Data records:
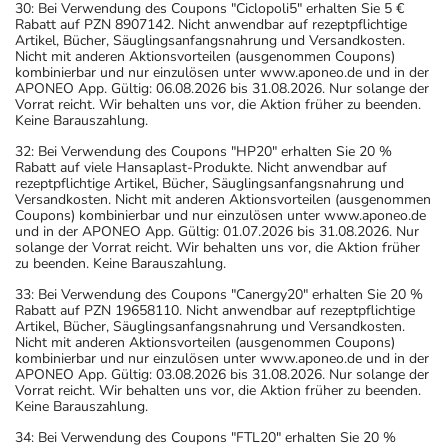
30: Bei Verwendung des Coupons "Ciclopoli5" erhalten Sie 5 €
Rabatt auf PZN 8907142. Nicht anwendbar auf rezeptpflichtige
Artikel, Bücher, Säuglingsanfangsnahrung und Versandkosten.
Nicht mit anderen Aktionsvorteilen (ausgenommen Coupons)
kombinierbar und nur einzulösen unter www.aponeo.de und in der
APONEO App. Gültig: 06.08.2026 bis 31.08.2026. Nur solange der
Vorrat reicht. Wir behalten uns vor, die Aktion früher zu beenden.
Keine Barauszahlung.
32: Bei Verwendung des Coupons "HP20" erhalten Sie 20 %
Rabatt auf viele Hansaplast-Produkte. Nicht anwendbar auf
rezeptpflichtige Artikel, Bücher, Säuglingsanfangsnahrung und
Versandkosten. Nicht mit anderen Aktionsvorteilen (ausgenommen
Coupons) kombinierbar und nur einzulösen unter www.aponeo.de
und in der APONEO App. Gültig: 01.07.2026 bis 31.08.2026. Nur
solange der Vorrat reicht. Wir behalten uns vor, die Aktion früher
zu beenden. Keine Barauszahlung.
33: Bei Verwendung des Coupons "Canergy20" erhalten Sie 20 %
Rabatt auf PZN 19658110. Nicht anwendbar auf rezeptpflichtige
Artikel, Bücher, Säuglingsanfangsnahrung und Versandkosten.
Nicht mit anderen Aktionsvorteilen (ausgenommen Coupons)
kombinierbar und nur einzulösen unter www.aponeo.de und in der
APONEO App. Gültig: 03.08.2026 bis 31.08.2026. Nur solange der
Vorrat reicht. Wir behalten uns vor, die Aktion früher zu beenden.
Keine Barauszahlung.
34: Bei Verwendung des Coupons "FTL20" erhalten Sie 20 %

» WORK REQUIRED
Of the lines in the data, report each one containing the string "Verwendung".

» TASK RESULT
30: Bei Verwendung des Coupons "Ciclopoli5" erhalten Sie 5 €
32: Bei Verwendung des Coupons "HP20" erhalten Sie 20 %
33: Bei Verwendung des Coupons "Canergy20" erhalten Sie 20 %
34: Bei Verwendung des Coupons "FTL20" erhalten Sie 20 %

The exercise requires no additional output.